洞窟の比喩(NHK Eテレ「100分で名著」放送時の図を元に作成)

 プラトンはこの洞窟の中にいる囚人こそ私たち人間の現実の姿であると描いてみせてくれたわけです。これはまさに進化論が支配する世界をよく表現していると思いませんか?

洞窟の囚人は進化論に支配された人類

 前述したように、進化論のポイントは「生存闘争」「人間の起源は下等動物、究極的には物質」「人間は偶然の産物」です。
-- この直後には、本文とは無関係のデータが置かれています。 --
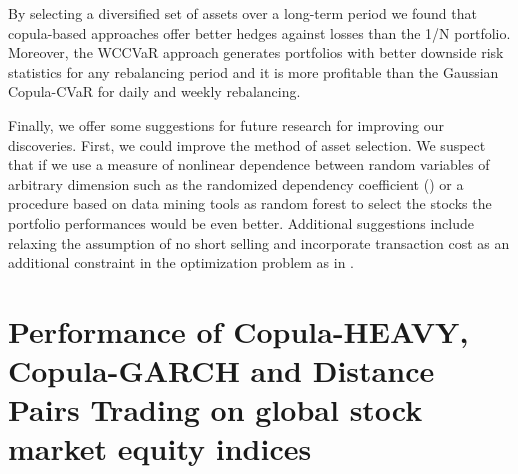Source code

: \documentclass[a4paper,12pt]{report}
\begin{document}
By selecting a diversified set of assets over a long-term period we found that copula-based approaches offer better hedges against losses than the 1/N portfolio. Moreover, the WCCVaR approach generates portfolios with better downside risk statistics for any rebalancing period and it is more profitable than the Gaussian Copula-CVaR for daily and weekly rebalancing.

Finally, we offer some suggestions for future research for improving our discoveries. First, we could improve the method of asset selection. We suspect that if we use a measure of nonlinear dependence between random variables of arbitrary dimension such as the randomized dependency coefficient (\citet*{lopez2013randomized}) or a procedure based on data mining tools as random forest \citet*{dlrz10} to select the stocks the portfolio performances would be even better. 
Additional suggestions include relaxing the assumption of no short selling and incorporate transaction cost as an additional constraint in the optimization problem as in \citet*{krokhmal2002}.



\newpage


\chapter{Performance of Copula-HEAVY, Copula-GARCH and Distance Pairs Trading on global stock market equity indices}
\thispagestyle{myheadings}
\markright{}


\pagestyle{myheadings}
\markright{}


\end{document}
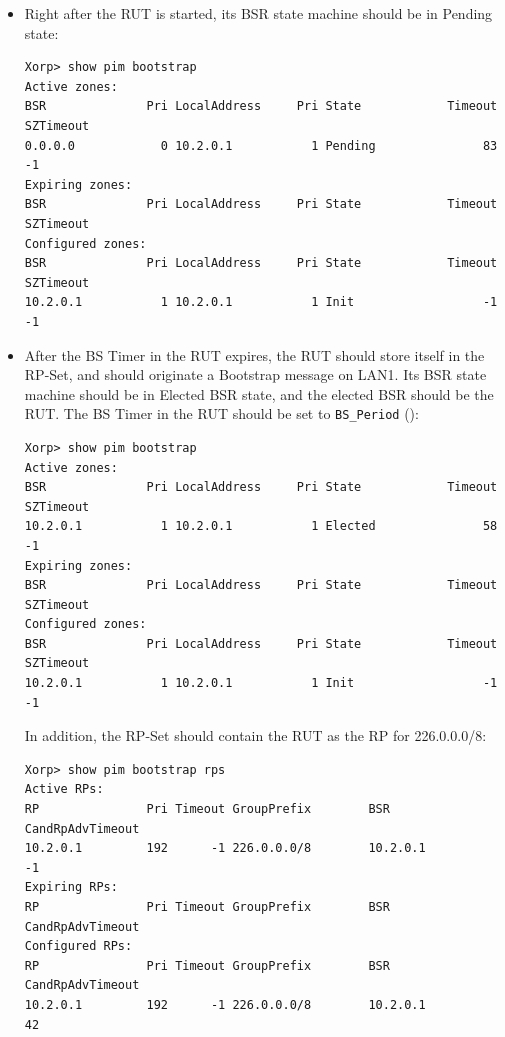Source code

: \documentclass[11pt]{report}
\begin{document}

\begin{itemize}

  \item Right after the RUT is started, its BSR state machine should be in
  Pending state:

\begin{verbatim}
Xorp> show pim bootstrap 
Active zones:
BSR              Pri LocalAddress     Pri State            Timeout SZTimeout
0.0.0.0            0 10.2.0.1           1 Pending               83        -1
Expiring zones:
BSR              Pri LocalAddress     Pri State            Timeout SZTimeout
Configured zones:
BSR              Pri LocalAddress     Pri State            Timeout SZTimeout
10.2.0.1           1 10.2.0.1           1 Init                  -1        -1
\end{verbatim}

  \item After the BS Timer in the RUT expires, the RUT should store itself in
        the RP-Set, and should originate a Bootstrap message on LAN1.
        Its BSR state machine should be in Elected BSR state, and the elected
        BSR should be the RUT.
        The BS Timer in the RUT should be set to \verb=BS_Period=
        ({\PimsmBSPeriod}):

\begin{verbatim}
Xorp> show pim bootstrap 
Active zones:
BSR              Pri LocalAddress     Pri State            Timeout SZTimeout
10.2.0.1           1 10.2.0.1           1 Elected               58        -1
Expiring zones:
BSR              Pri LocalAddress     Pri State            Timeout SZTimeout
Configured zones:
BSR              Pri LocalAddress     Pri State            Timeout SZTimeout
10.2.0.1           1 10.2.0.1           1 Init                  -1        -1
\end{verbatim}

  In addition, the RP-Set should contain the RUT as the RP for 226.0.0.0/8:

\begin{verbatim}
Xorp> show pim bootstrap rps 
Active RPs:
RP               Pri Timeout GroupPrefix        BSR         CandRpAdvTimeout
10.2.0.1         192      -1 226.0.0.0/8        10.2.0.1                  -1
Expiring RPs:
RP               Pri Timeout GroupPrefix        BSR         CandRpAdvTimeout
Configured RPs:
RP               Pri Timeout GroupPrefix        BSR         CandRpAdvTimeout
10.2.0.1         192      -1 226.0.0.0/8        10.2.0.1                  42
\end{verbatim}

\end{itemize}
\end{document}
「神は妄想」などと繰り返し主張して、道徳・宗教の価値を地に落とすことによって、私たちの命と愛の根源を探す内的な努力への道を遮り、愛なき非情な生存闘争つまり弱肉強食の世界へと人類を追い込んでいるのです。

 洞窟の奥底では進化論の主張に疑うものは少なく、みんな自分が生き残ろうと、有利に生きようと必死になっているのです。

 ですから、ID理論の学者は進化論を人類文明に入った毒だと表現しているほどです。この毒は私たちの心にどう影響しているのでしょうか?

 私たちの心は、人を尊重し愛したいという本心(利他的な善の心)もありますが、人を嫌ったり、低く見るような邪心(自己中心的な悪の心)もあります。仏教でいう百八つの煩悩です。

 そして、私たちの文明には、進化論的価値観が根付いています。進化論のメッセージが私たちの生活を支配しており、例えば、テレビ、インターネット、教科書を含む出版物あるいは周囲の人によって送り続けられているわけです。

 生存闘争に生き残る、自己中心で生きるということが科学的にお墨付きを与えられた文化の中で生きているのです。

 結論の一部を述べれば、神あるいはグレートクリエーターとも呼ばれる存在は私たち一人ひとりをとてつもなく愛しているということです。138億年間、「私」を喜ばせ、感動させるために、地球、青空、夕焼け、新緑も食べ物もすべてを準備してきたのですから。その宇宙的な壮大な愛で成長して、今度はその感動的な愛で満たされた心で他の人を愛していくというのが、本来の人間の生き方なのだと思います。

「神の愛を呼吸できない」状態

 「愛のために生きる」ことの価値、素晴らしさはイエス・キリストをはじめとする聖人の記録だけでなく、自分が犠牲になっても他の人の命を救ったという方の感動的な例から私たちは学んでいます。

 20年前、JR新大久保駅で日本人カメラマンと共に韓国人留学生の李秀賢(イ・スヒョン)さんがホームに転落した男性を助けようとして電車にはねられ亡くなりました。その勇気を日韓の国境を越えて称え合い映画化もされました。

 日本では東日本大震災のとき、防災無線で住民に避難を呼び掛け続け、津波の犠牲になった宮城県南三陸町職員遠藤未希さん(24)の話を思い出します。自分のことよりも皆のことを心配したこの女性の心、犠牲の愛に多くの人が胸を打たれました。(参考: http://memory.ever.jp/tsunami/higeki_bosai-tyosya_miki.html

 韓国では客船セウォル号沈没事故で、若い女性乗務員パク・ チヨンさん(22)が最後まで船に残って学生たちの避難を助け続け命を落とすということがありました。この女性の勇気と自己犠牲の愛に世界は感動したのです。

 しかし、現実には、人類は総じて洞窟の奥底に押し込められ、愛の乏しい生存闘争の世界に押し込められています。進化論という虚像を見せられながら、愛という価値を忘れ、自己中心、優越感、嫉妬などの「煩悩」の虜になって生きるように仕向けられているのが現実の姿なのです。

 同コラム2回目でも言及しましたが、2020年5月、アメリカで白人警官の膝に押さえつけられて、ジョージ・フロイドさんは「息ができない」と何度も訴える中で亡くなりました。

 「息ができない」というのは、私たちの文明の本質を象徴的に示しているのではないでしょうか。私たち人類は進化論の支配下で、「神の愛が呼吸できない」ようにされているということだと思います。 次回から進化論がいかに間違った理論であることを一つずつ確認していきます。